June 15, 2010|By Julian E. Barnes, Los Angeles Times

Reporting from Washington — Recent setbacks in Afghanistan have intensified debate over the wisdom of the Obama administration's plan to begin withdrawing U.S. military forces next summer and highlighted reservations among military commanders over a rigid timeline.

At a Senate hearing Tuesday, Gen. David H. Petraeus, who oversees U.S. forces in the Mideast and Afghanistan, offered "qualified" support for President Obama's plan to begin withdrawing troops in July 2011.

"In a perfect world, Mr. Chairman, we have to be very careful with timelines," Petraeus said under questioning by Sen. Carl Levin (D-Mich.), chairman of the Senate Armed Services Committee, who wanted to know whether he supported the plan.

Petraeus explained that the drawdown would be based on conditions in Afghanistan at the time.

The reservation reflects longstanding uneasiness among military officials over the withdrawal timeline. In December, Obama announced plans for an increase in troop deployment to Afghanistan, which he said would begin to wind down in July 2011.

Many military officials have downplayed the significance of the start of the withdrawal and have said the pace would be based on conditions. The U.S. will not leave Afghanistan precipitously, they say.

But the timetable has put the military in uncomfortable positions, officials have said, forcing them to reassure skeptical Afghan leaders that the U.S. won't draw down quickly.

Petraeus did not elaborate on his own reservations and left the hearing moments later after becoming ill. But Sen. John McCain (R-Ariz.) said he was worried that the timeline had undercut Afghan President Hamid Karzai's support for the U.S.-led war effort.

Karzai recently fired two key advisors backed by Washington and, according to Afghans, has privately expressed doubts about the war.
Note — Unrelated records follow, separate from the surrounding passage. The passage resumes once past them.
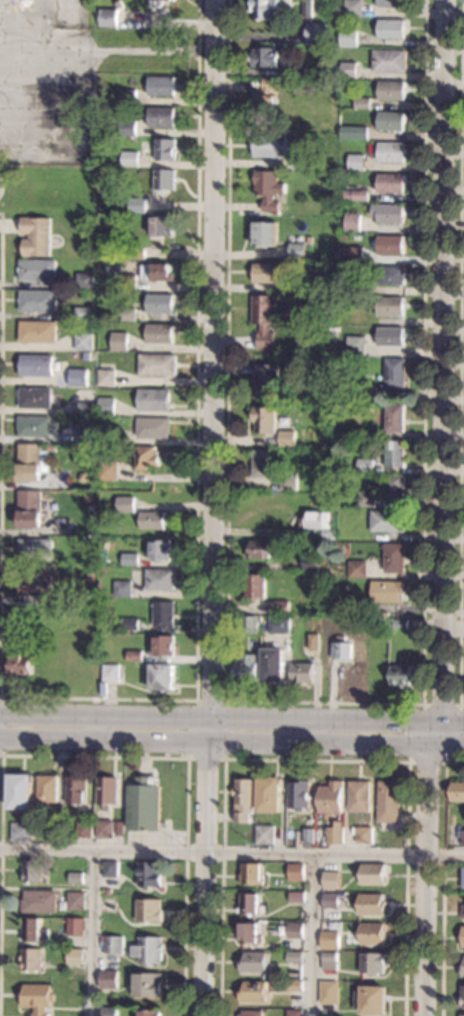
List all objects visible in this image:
building: (171, 0)
building: (157, 3)
building: (391, 3)
building: (265, 8)
building: (307, 8)
building: (353, 8)
building: (106, 18)
building: (391, 29)
building: (315, 33)
building: (348, 38)
road: (155, 51)
building: (265, 57)
building: (389, 61)
building: (348, 70)
building: (297, 71)
building: (161, 86)
building: (391, 90)
building: (128, 97)
building: (266, 99)
building: (362, 103)
building: (161, 117)
building: (390, 121)
building: (127, 128)
building: (353, 132)
building: (269, 145)
building: (164, 150)
building: (391, 152)
building: (129, 158)
building: (303, 161)
building: (356, 162)
building: (164, 180)
building: (391, 183)
building: (270, 191)
building: (354, 195)
building: (137, 205)
road: (1, 213)
building: (390, 213)
building: (352, 223)
building: (160, 230)
building: (265, 234)
building: (35, 236)
building: (302, 239)
building: (390, 245)
building: (297, 251)
building: (143, 253)
building: (351, 254)
building: (37, 270)
building: (156, 272)
building: (370, 272)
building: (265, 273)
building: (391, 275)
building: (84, 281)
building: (127, 282)
building: (352, 285)
building: (297, 287)
building: (99, 294)
building: (37, 301)
building: (159, 303)
building: (390, 306)
building: (83, 314)
building: (127, 314)
building: (265, 320)
building: (92, 325)
building: (37, 331)
building: (159, 333)
building: (390, 336)
building: (119, 341)
building: (83, 342)
building: (355, 345)
building: (333, 349)
road: (460, 355)
building: (315, 363)
building: (157, 365)
building: (36, 366)
road: (1, 374)
building: (106, 374)
building: (395, 374)
building: (77, 377)
building: (267, 381)
building: (367, 390)
building: (35, 398)
building: (153, 400)
building: (106, 406)
building: (87, 408)
building: (394, 418)
building: (264, 419)
building: (33, 426)
building: (153, 428)
building: (84, 432)
building: (117, 436)
building: (287, 439)
road: (196, 448)
building: (395, 454)
building: (145, 458)
building: (32, 461)
building: (261, 463)
building: (365, 465)
building: (108, 471)
building: (289, 481)
building: (395, 488)
building: (366, 499)
building: (318, 501)
building: (125, 505)
road: (210, 508)
road: (442, 508)
building: (29, 509)
building: (152, 520)
building: (315, 521)
building: (387, 521)
building: (324, 534)
building: (159, 549)
building: (258, 549)
building: (35, 550)
building: (394, 558)
building: (129, 559)
building: (310, 563)
building: (357, 570)
building: (160, 580)
building: (35, 585)
building: (255, 586)
building: (122, 589)
building: (387, 592)
building: (281, 607)
building: (337, 608)
building: (163, 614)
building: (86, 616)
building: (70, 619)
building: (379, 623)
building: (129, 624)
building: (249, 624)
building: (399, 624)
building: (279, 625)
building: (312, 642)
building: (162, 646)
building: (44, 647)
building: (343, 649)
building: (373, 650)
building: (12, 651)
building: (134, 656)
building: (273, 665)
building: (76, 668)
building: (245, 668)
building: (110, 673)
building: (302, 673)
building: (400, 675)
building: (162, 677)
road: (326, 702)
road: (226, 704)
road: (458, 705)
road: (232, 718)
road: (0, 735)
road: (231, 740)
road: (178, 756)
road: (316, 760)
building: (46, 788)
building: (19, 791)
building: (76, 791)
building: (106, 791)
building: (457, 791)
building: (269, 795)
building: (298, 795)
building: (359, 796)
building: (331, 798)
building: (243, 800)
building: (389, 802)
building: (144, 806)
building: (166, 809)
building: (56, 821)
building: (84, 829)
building: (104, 829)
building: (21, 832)
building: (334, 834)
building: (265, 835)
building: (364, 835)
building: (308, 836)
building: (463, 837)
road: (231, 852)
building: (32, 871)
building: (296, 872)
building: (110, 873)
building: (149, 874)
building: (251, 874)
building: (374, 875)
building: (75, 878)
building: (332, 880)
road: (444, 880)
building: (463, 881)
building: (301, 887)
building: (106, 892)
building: (297, 897)
building: (75, 900)
building: (331, 900)
building: (38, 902)
building: (249, 903)
building: (372, 904)
building: (148, 910)
building: (463, 912)
building: (75, 926)
building: (34, 930)
building: (295, 931)
road: (95, 932)
building: (250, 934)
road: (312, 934)
building: (373, 934)
building: (463, 937)
building: (330, 940)
building: (113, 945)
building: (148, 950)
building: (74, 956)
building: (296, 957)
building: (31, 960)
building: (330, 961)
building: (254, 962)
building: (373, 963)
building: (463, 971)
building: (108, 979)
building: (148, 986)
building: (296, 986)
building: (254, 992)
building: (329, 992)
building: (37, 998)
building: (461, 999)
building: (374, 1001)
building: (109, 1011)
building: (148, 1013)
building: (252, 1013)
building: (295, 1013)
building: (462, 1015)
McCain said the announced drawdown made it harder for uncommitted Afghans to back the United States. The deadline makes it appear that the U.S. is more interested in "leaving than succeeding," he said.

"I continue to worry a great deal about the message we are sending in the region," McCain said.

The administration is planning a major assessment of the war in December — another key deadline.

After the 2007 troop buildup in Iraq, the military used its first major assessment to buy time from Congress, showing that violence had begun to abate.

With Afghanistan, however, some military officials worry that the December assessment deadline doesn't give them enough time to show their strategy is working.

Earlier this year, military leaders hoped to have two successes to put before the White House in that review: Kandahar and Marja. But recent developments suggest that results of those offensives may not be clear.

In Marja, the U.S. and its allies have had trouble setting up local governmental bodies since the major offensive launched there in February, and militants have renewed their attacks.

Nonprofit organizations helping with civilian development efforts have been forced to withdraw, acknowledged Michele Flournoy, undersecretary of Defense for policy, who testified alongside Petraeus on Tuesday.

In Kandahar, meanwhile, the beginning of a major campaign is underway, including raids by special operations forces that Defense officials say have weakened the Taliban.

Faced with local Afghan leaders' skepticism over the offensive, military officials have delayed portions of it until later in the year.

The December review is widely expected to touch off a debate between those favoring a sizable troop presence to train local security forces and stabilize Afghanistan and those pushing for a faster drawdown.

Times staff writers David S. Cloud and Paul Richter in Washington contributed to this report.